US-Börsen im Spannungsfeld: Anleger blicken skeptisch auf Handelskrieg und Unternehmenszahlen
Die Aussicht auf einen Handelskrieg zwischen den USA und Europa wirbelt die US-Aktienmärkte gehörig durcheinander. Nach den deutlichen Verlusten am Vortag wird auch der Beginn des Mittwochs-Handels mit leichten Abschlägen erwartet. Der Dow Jones Industrial, der bereits am Dienstag um 1,8 Prozent nachgegeben hatte, wird erneut 0,3 Prozent tiefer bei 48.321 Punkten erwartet. Ebenso plant der technologielastige Nasdaq 100 ein Minus von 0,3 Prozent bei 24.912 Punkten, nachdem er am Vortag über 2 Prozent eingebüßt hatte.
Präsident Donald Trumps Ankündigung von Strafzöllen gegen acht europäische Länder im Ringen um Grönland befeuert die Unsicherheit unter den Anlegern weiter. Im Raum steht die Frage, ob sich der Zollstreit zu einem vollumfänglichen Handelskrieg ausweitet. Analyst Christian Henke von IG spekuliert, dass die Europäische Union diesmal vor der Möglichkeit eines Handelskriegs nicht zurückschrecken könnte – anders als im April 2025, als Brüssel nachgab, um einen Konflikt zu vermeiden.

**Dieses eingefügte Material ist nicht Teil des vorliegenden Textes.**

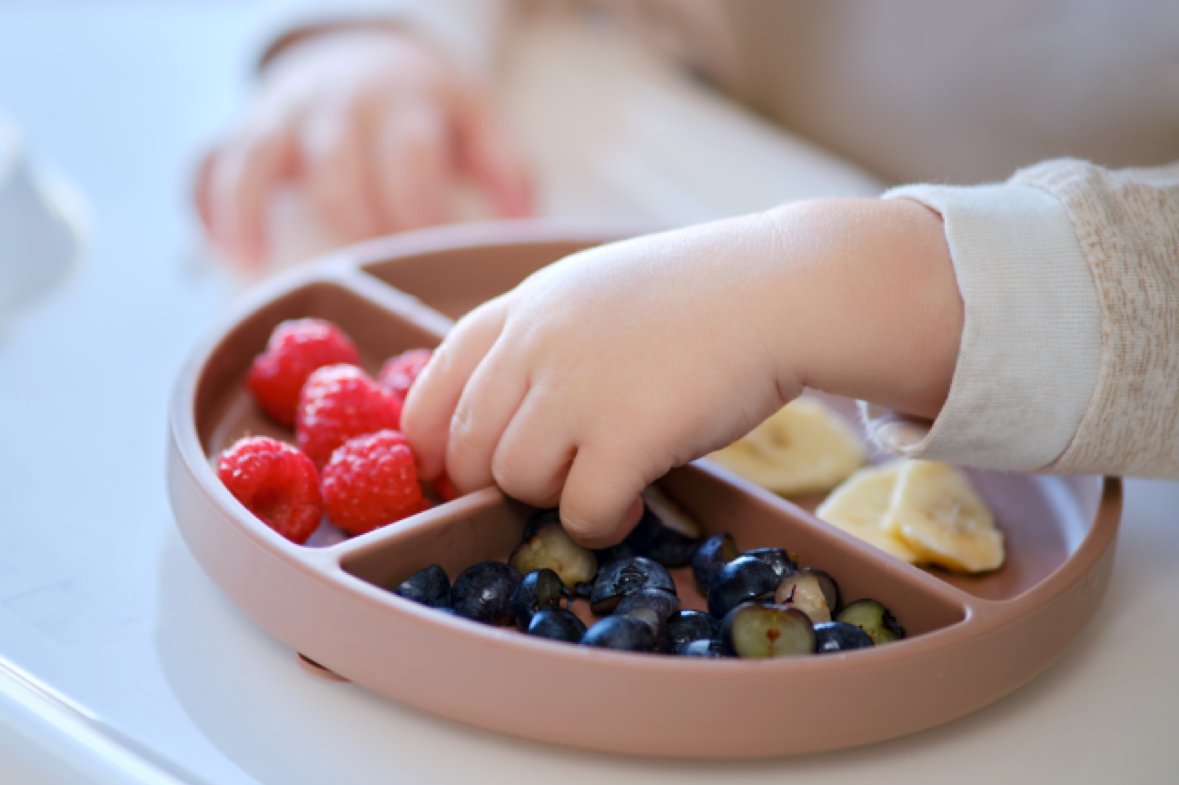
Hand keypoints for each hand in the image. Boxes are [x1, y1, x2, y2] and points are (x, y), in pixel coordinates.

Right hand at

Auf Unternehmensseite belasten schwache Margenausblicke die Titel des Streaming-Giganten Netflix, die im vorbörslichen Handel um 7,6 Prozent abrutschten. Analyst Matt Britzman von Hargreaves Lansdown hebt hervor, dass die Märkte weniger auf vergangene Erfolge, sondern vielmehr auf die enttäuschende Margenprognose schauen.
Johnson und Johnson überzeugte dagegen, indem er dank erfolgreicher Medizintechnik und neuer Arzneimittel sowohl Umsatz als auch Gewinn steigern konnte. Dennoch fiel der Umsatzanstieg mit 6 Prozent geringer als erwartet aus, was die Aktie vorbörslich um 3,8 Prozent sinken ließ. Ebenfalls im Fokus steht der Versicherer Travelers, der trotz höherer Prämien und erfolgreicher Finanzgeschäfte vorbörslich leicht um 0,5 Prozent nachgab.
Auch Halliburton verzeichnete positive Nachrichten und legte vorbörslich 2,8 Prozent zu, nachdem das Fracking-Unternehmen die Marktschätzungen für den bereinigten Gewinn je Aktie übertraf.
Dagegen sanken die Titel von Kraft Heinz vorbörslich um 6,9 Prozent, bedingt durch Befürchtungen, dass Berkshire Hathaway seine Anteile abstossen könnte. United Airlines schlug dagegen den positiven Kurs ein: ihre Aktien stiegen vorbörslich um 3,0 Prozent, nachdem sie mit einer soliden Quartalsbilanz überrascht und eine optimistische Aussicht auf 2026 gegeben hatten.